# Penn 706z or spinfisher 7500? and why?



## flipper1 (Dec 2, 2013)

I'm 18 years old from Atlanta, GA. I've been fishing since i was about 9. I fish for kings and spanish at the Navarre pier. I plan on buying a new reel and can't decide whether i want to buy the Spinfisher v 7500 by Penn, or the 706z series by Penn. HELP ME DECIDE.


----------



## bamafan611 (Mar 1, 2010)

Penn 706 no question.


----------



## flipper1 (Dec 2, 2013)

706z v. 704z?


----------



## Hopin4aboat (Jul 5, 2009)

706z this year was my first year fishing a 706 I had been fishing 650ssm' s for a few years and I love the 706!


----------



## noodlez94 (Mar 27, 2013)

You can get a decent 706 or the older 706z cheaper then the new ones that just came out and I love the greenies a lot more for some reason but that what I would go with easy maintenance and and too maintain


----------



## pacecountryboy (Feb 27, 2012)

706 is the way to go


----------



## pompano67 (Oct 28, 2013)

I have them both,and have to say I prefer the 706..It comes down to which one you're more comfortable with. Myself I like my older 706's better than the newer ones.Best of luck and remember nothing beats your own research..


----------



## Ocean Master (May 20, 2008)

I would get the 706. The Spinfisher V is just too heavy and not needed for pier fishing. If you were surf fishing and pier fishing I would say the Spinfisher V.


----------



## fairpoint (May 9, 2013)

If you need to freespool any fish the manual bail is the only way to go....
If you don't know how to fish with one.....LEARN.....706Z....is the obvious choice IMO.....


----------



## MrFish49 (Jun 30, 2012)

706 or 704 whatever you can come by.


----------



## keperry1182 (Oct 6, 2010)

Guess Ill be the oddball. I say spinfisher V. Nothing wrong with the 706 but the spinfisher is a more versatile reel. Completely sealed and thats no joke. You can punish it and its gonna stay dry and sand free on the inside. The drag is top notch.
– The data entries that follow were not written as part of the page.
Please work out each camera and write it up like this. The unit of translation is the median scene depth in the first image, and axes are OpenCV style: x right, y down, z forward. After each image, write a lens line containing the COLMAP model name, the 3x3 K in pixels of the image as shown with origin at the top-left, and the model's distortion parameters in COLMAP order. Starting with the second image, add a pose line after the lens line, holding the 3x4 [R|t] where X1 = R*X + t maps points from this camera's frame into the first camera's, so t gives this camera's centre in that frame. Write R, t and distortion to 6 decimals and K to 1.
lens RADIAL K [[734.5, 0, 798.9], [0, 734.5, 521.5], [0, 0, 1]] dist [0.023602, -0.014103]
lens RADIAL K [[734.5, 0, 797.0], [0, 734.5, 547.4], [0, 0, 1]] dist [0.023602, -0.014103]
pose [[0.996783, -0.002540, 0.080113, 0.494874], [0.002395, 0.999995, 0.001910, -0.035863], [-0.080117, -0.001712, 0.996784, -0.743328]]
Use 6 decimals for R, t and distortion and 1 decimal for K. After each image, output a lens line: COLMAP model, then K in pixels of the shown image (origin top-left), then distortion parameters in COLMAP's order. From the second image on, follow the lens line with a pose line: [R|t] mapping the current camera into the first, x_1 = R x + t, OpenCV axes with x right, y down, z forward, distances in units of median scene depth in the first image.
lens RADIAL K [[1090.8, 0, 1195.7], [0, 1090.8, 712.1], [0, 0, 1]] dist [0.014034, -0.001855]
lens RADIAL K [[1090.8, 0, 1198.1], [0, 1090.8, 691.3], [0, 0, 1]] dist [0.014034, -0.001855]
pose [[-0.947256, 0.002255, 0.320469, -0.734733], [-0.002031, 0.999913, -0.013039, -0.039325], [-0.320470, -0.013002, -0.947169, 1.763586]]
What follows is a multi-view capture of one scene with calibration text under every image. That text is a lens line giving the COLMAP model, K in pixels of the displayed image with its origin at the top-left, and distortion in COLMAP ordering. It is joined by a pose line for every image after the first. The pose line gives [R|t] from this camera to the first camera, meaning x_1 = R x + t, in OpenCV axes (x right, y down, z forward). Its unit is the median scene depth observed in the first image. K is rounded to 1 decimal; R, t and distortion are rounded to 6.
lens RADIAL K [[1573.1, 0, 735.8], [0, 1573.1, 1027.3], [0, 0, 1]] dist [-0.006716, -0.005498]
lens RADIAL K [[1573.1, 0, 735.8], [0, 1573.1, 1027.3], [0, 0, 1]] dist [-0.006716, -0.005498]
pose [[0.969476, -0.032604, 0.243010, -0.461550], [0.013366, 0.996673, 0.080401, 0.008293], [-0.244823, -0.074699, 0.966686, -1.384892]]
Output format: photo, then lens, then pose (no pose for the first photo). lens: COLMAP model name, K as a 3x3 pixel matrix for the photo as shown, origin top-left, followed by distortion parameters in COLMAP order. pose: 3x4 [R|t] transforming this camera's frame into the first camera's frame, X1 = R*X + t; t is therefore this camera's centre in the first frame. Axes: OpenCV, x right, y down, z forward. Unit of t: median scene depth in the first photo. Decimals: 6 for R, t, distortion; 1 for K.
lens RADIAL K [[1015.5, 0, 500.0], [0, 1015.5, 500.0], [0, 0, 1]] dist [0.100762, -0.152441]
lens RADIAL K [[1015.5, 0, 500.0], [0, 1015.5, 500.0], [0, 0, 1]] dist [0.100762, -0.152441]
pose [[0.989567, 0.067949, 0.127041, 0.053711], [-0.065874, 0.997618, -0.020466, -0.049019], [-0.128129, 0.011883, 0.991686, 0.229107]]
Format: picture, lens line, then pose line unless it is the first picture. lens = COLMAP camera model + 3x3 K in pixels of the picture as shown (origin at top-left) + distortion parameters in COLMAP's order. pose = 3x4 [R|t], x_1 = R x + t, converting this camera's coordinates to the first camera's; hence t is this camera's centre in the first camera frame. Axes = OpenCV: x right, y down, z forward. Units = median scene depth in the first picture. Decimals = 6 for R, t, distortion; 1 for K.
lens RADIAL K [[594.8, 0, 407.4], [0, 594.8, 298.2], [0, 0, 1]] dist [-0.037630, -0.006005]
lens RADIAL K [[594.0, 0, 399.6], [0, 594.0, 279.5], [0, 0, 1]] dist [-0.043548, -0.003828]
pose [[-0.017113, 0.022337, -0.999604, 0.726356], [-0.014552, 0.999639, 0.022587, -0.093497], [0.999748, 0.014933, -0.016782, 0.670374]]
Its made from solid materials and has a ton of awesome features. I understand the nostalgia of the 706, i love them too. However, if I was only gonna trust ONE reel, it would be the spinfisher. I have the V4500, V5500 and the V10500 for sharks and well just cause its cool. I took them apart recently for maintenance after a season of surf and kayak fishing and the factory greese looked brand new, not a single grain of sand. So if you want the hipster cool factor, and they are awesome reels too, go 706. If you want utility and versatility go spinfisher. Cant loose either way. JMO


----------



## weedline (Aug 20, 2011)

706 by far once u use a 706 or any manual real u will love it especialy for pier fishing u can free spool when u get a bite or when your jig is falling to a cobe they are overpriced these days but any noviice can fix them easy


----------